Atualizado em: 7 março, 2026
Documento firmado por conselhos nacionais propõe constitucionalização do SUSP, financiamento perene e integração federativa
O Conselho Nacional de Secretários de Segurança Pública (CONSESP) promoveu, entre 3 e 6 de março de 2026, em Brasília, o iLab Segurança 2026, encontro que reuniu 4.234 participantes, 99 empresas e organizações participantes do evento, sendo: 40 instituições (apoio institucional) e 59 marcas (patrocinadores e expositores) e 127 autoridades e especialistas para discutir governança, financiamento e modernização tecnológica da segurança pública no país. Realizado no Centro Internacional de Convenções do Brasil (CICB), o evento abordou o tema central “Combate ao crime organizado nos setores produtivos” e ocorreu em um contexto de ampliação dos investimentos públicos em tecnologia, inteligência e integração federativa.

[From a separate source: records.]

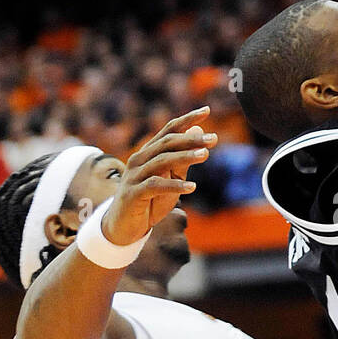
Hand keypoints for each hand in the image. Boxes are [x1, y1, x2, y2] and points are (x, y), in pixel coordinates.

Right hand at [101, 107, 216, 245]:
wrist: (123, 227)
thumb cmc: (149, 202)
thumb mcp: (170, 179)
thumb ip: (183, 159)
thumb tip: (199, 131)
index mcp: (148, 153)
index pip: (168, 130)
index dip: (187, 120)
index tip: (207, 110)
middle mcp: (139, 160)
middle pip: (167, 143)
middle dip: (191, 139)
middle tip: (214, 139)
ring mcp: (134, 176)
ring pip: (161, 161)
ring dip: (185, 157)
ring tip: (205, 155)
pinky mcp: (133, 194)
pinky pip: (155, 185)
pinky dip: (174, 185)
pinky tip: (192, 187)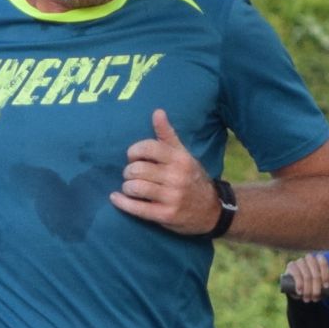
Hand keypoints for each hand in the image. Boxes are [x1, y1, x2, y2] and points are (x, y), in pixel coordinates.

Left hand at [109, 109, 217, 234]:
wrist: (212, 210)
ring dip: (127, 187)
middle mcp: (176, 177)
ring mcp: (171, 197)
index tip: (133, 157)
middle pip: (138, 169)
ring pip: (136, 187)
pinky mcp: (165, 215)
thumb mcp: (184, 155)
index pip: (148, 148)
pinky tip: (116, 198)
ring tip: (130, 187)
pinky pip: (137, 208)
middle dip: (129, 171)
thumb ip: (167, 135)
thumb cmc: (192, 178)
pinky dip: (122, 202)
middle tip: (131, 174)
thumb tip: (157, 112)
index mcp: (180, 159)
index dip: (134, 151)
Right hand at [283, 254, 328, 302]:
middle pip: (315, 272)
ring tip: (308, 298)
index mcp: (319, 259)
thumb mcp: (324, 281)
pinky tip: (300, 291)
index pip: (324, 263)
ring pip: (306, 275)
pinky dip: (299, 284)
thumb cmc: (314, 283)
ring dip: (308, 289)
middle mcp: (309, 258)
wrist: (300, 289)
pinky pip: (296, 274)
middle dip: (316, 287)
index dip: (326, 275)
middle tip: (316, 297)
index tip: (326, 286)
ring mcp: (300, 261)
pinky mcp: (291, 266)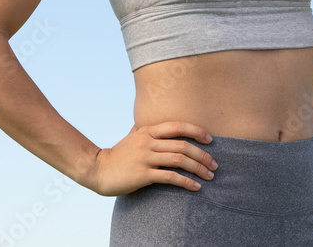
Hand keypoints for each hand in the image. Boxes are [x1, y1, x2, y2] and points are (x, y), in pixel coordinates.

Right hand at [86, 121, 217, 195]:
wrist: (98, 170)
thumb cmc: (118, 154)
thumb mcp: (133, 136)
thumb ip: (147, 130)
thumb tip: (159, 125)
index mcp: (148, 131)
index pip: (178, 126)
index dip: (197, 131)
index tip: (210, 140)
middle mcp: (149, 142)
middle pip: (183, 145)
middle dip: (203, 155)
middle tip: (214, 164)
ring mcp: (146, 158)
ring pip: (179, 160)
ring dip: (198, 168)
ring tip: (209, 176)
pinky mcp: (143, 174)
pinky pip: (170, 177)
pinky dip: (186, 182)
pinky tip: (195, 187)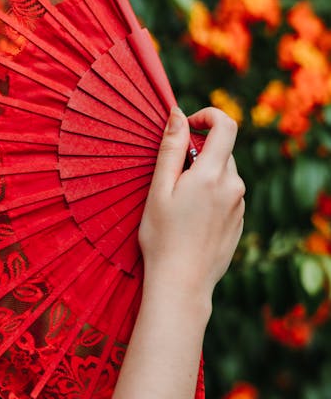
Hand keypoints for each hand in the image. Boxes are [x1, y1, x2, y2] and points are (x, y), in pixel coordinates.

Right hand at [139, 106, 244, 302]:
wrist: (181, 283)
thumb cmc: (162, 238)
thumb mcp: (159, 190)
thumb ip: (171, 149)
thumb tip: (179, 115)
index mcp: (212, 175)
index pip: (226, 125)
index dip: (208, 116)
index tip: (188, 125)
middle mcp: (233, 187)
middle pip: (222, 152)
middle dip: (199, 154)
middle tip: (171, 179)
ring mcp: (239, 206)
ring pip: (224, 176)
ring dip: (204, 178)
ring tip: (179, 207)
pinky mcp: (239, 222)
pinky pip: (226, 198)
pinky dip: (210, 198)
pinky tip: (190, 222)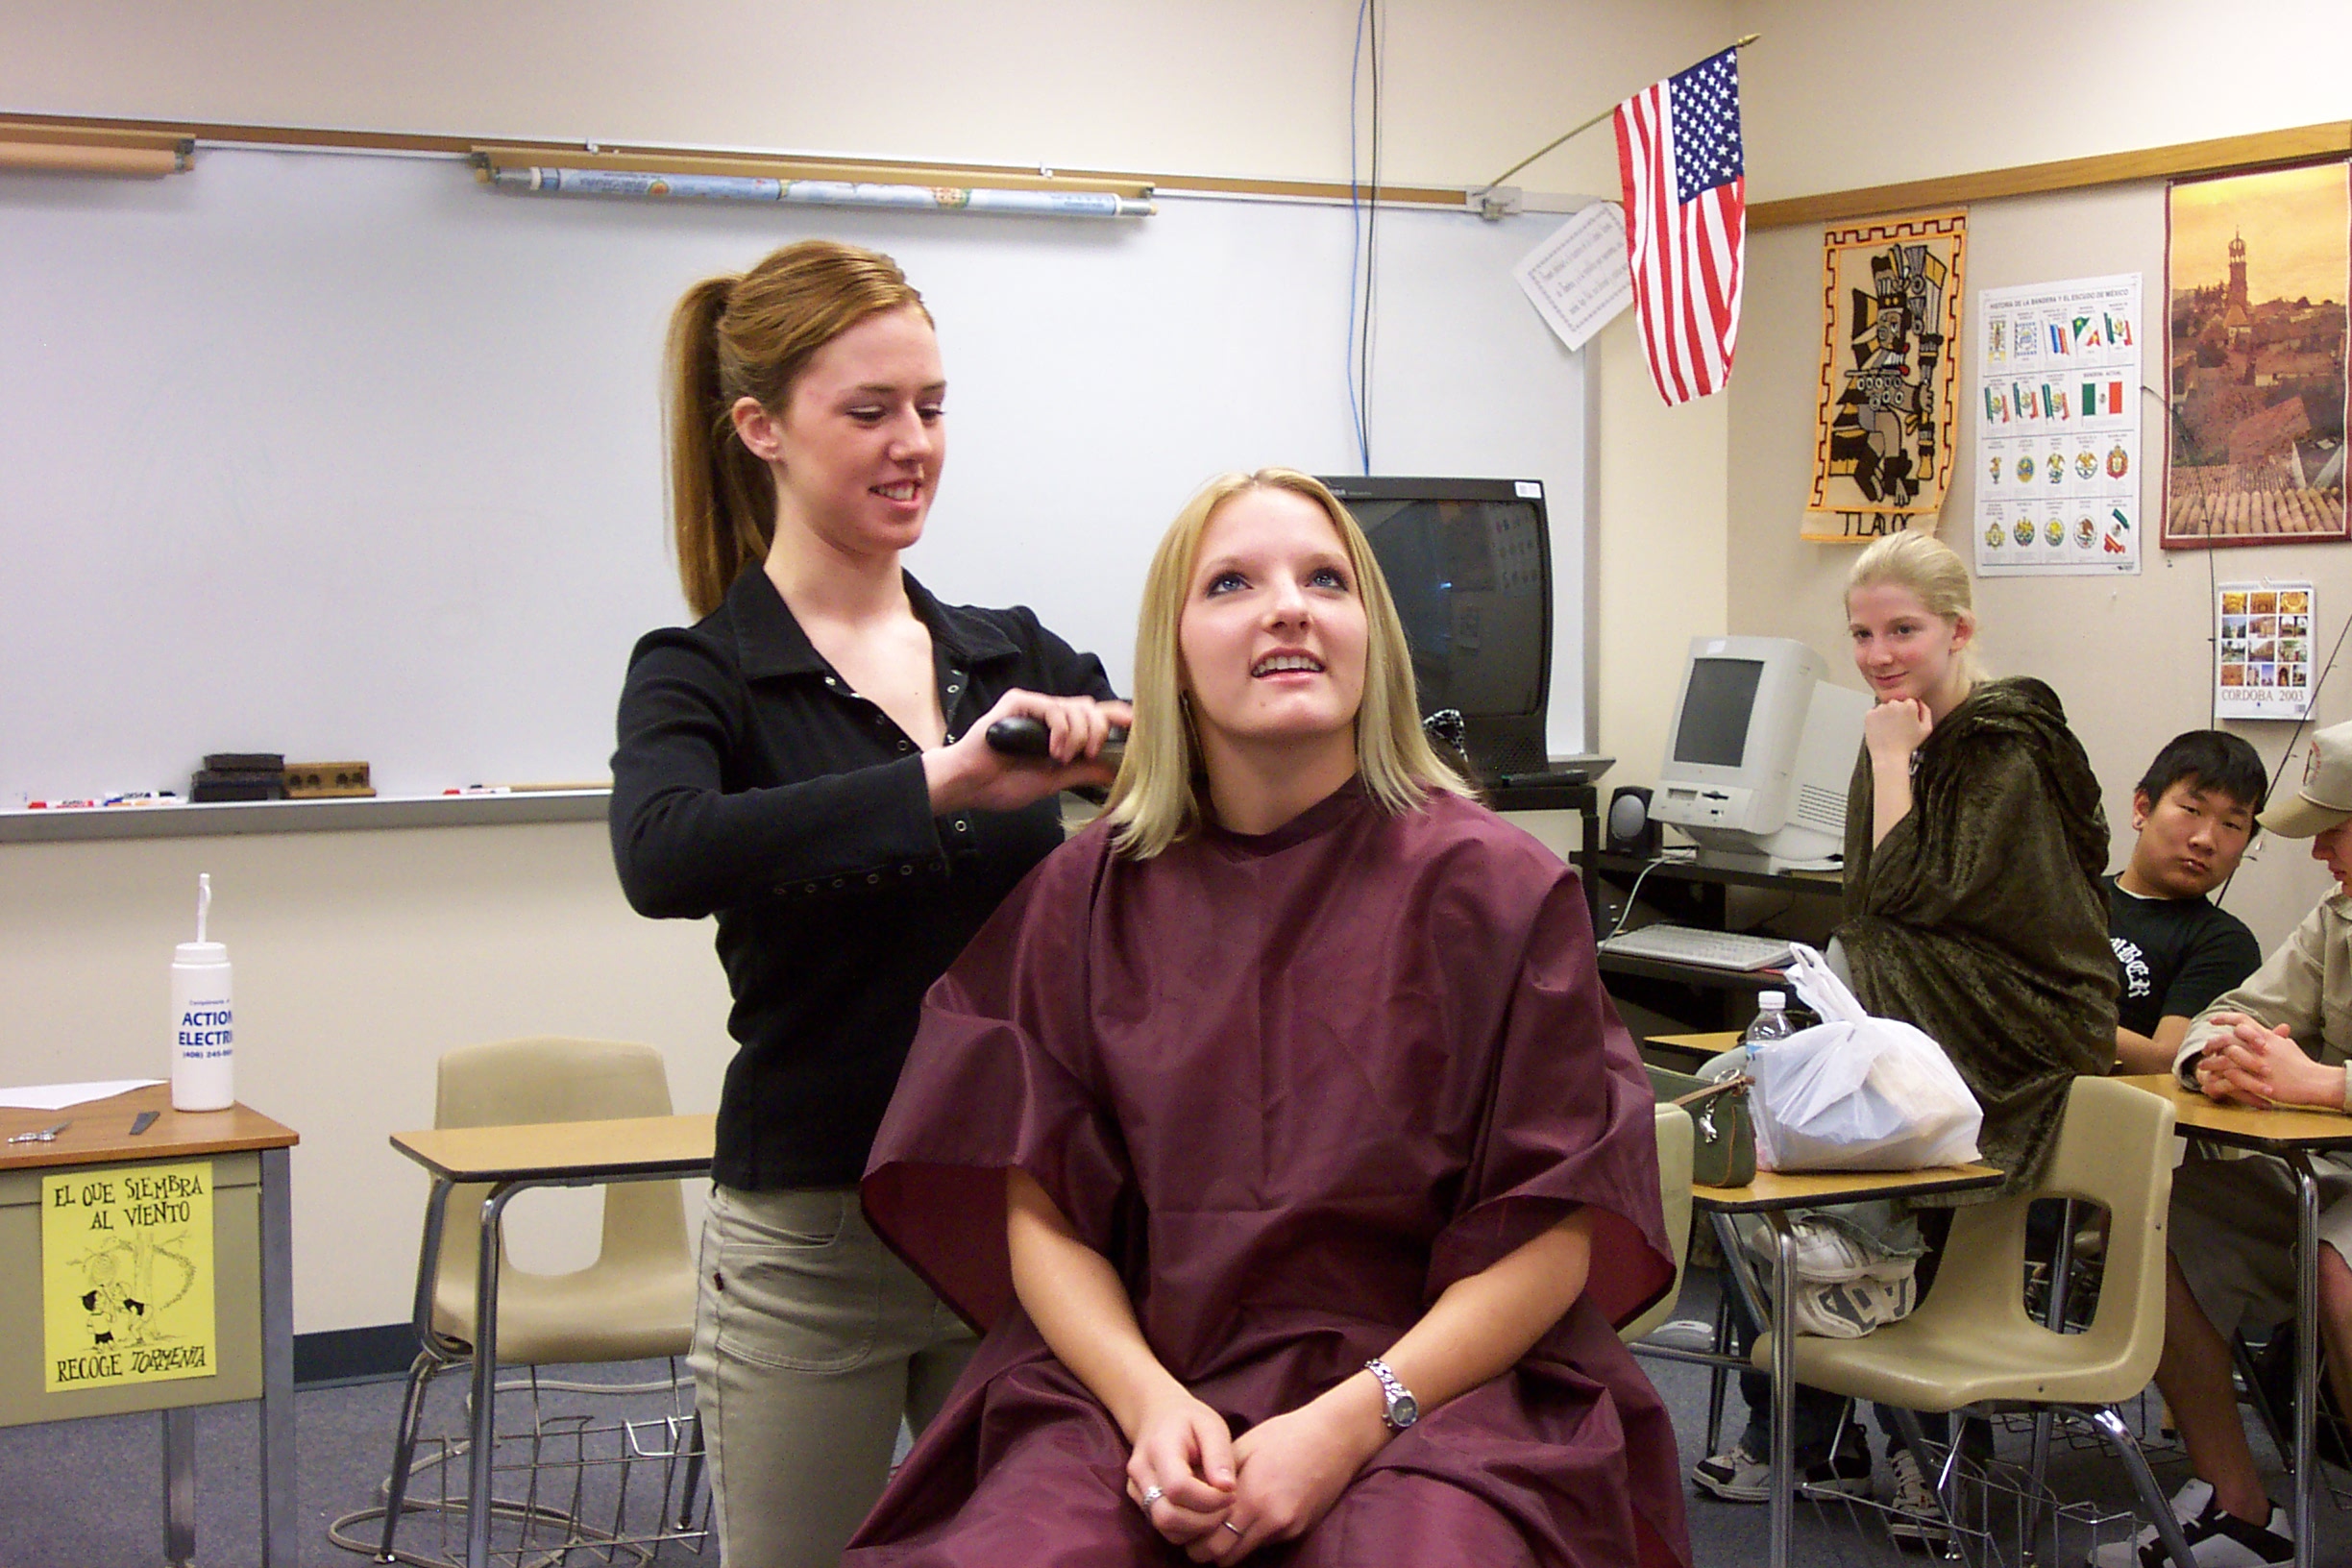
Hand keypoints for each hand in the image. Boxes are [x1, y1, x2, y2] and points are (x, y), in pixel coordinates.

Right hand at [924, 690, 1132, 815]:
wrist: (969, 785)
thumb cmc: (1002, 783)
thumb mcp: (1054, 780)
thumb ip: (1083, 771)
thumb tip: (1115, 771)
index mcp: (1059, 731)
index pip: (1095, 717)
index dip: (1117, 718)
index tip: (1137, 726)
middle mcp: (1049, 714)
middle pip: (1091, 708)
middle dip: (1097, 732)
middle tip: (1087, 755)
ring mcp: (1034, 706)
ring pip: (1076, 707)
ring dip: (1077, 736)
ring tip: (1061, 758)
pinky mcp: (1018, 702)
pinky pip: (1053, 707)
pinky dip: (1060, 729)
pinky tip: (1052, 750)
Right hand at [1125, 1388, 1236, 1548]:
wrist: (1158, 1417)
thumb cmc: (1189, 1419)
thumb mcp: (1211, 1425)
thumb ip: (1219, 1455)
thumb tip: (1227, 1488)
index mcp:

Ao longo de quatro dias, o encontro concentrou 38 painéis temáticos, cerca de 28 horas de conteúdo técnico e a participação de representantes de aproximadamente 40 instituições, entre órgãos federais, secretarias estaduais, entidades de classe e centros acadêmicos. A cobertura jornalística contou com 59 profissionais de imprensa de 37 veículos. 174 profissionais estiveram envolvidos na realização do evento, entre equipes de produção, segurança, brigada, recepcionista e freelancers.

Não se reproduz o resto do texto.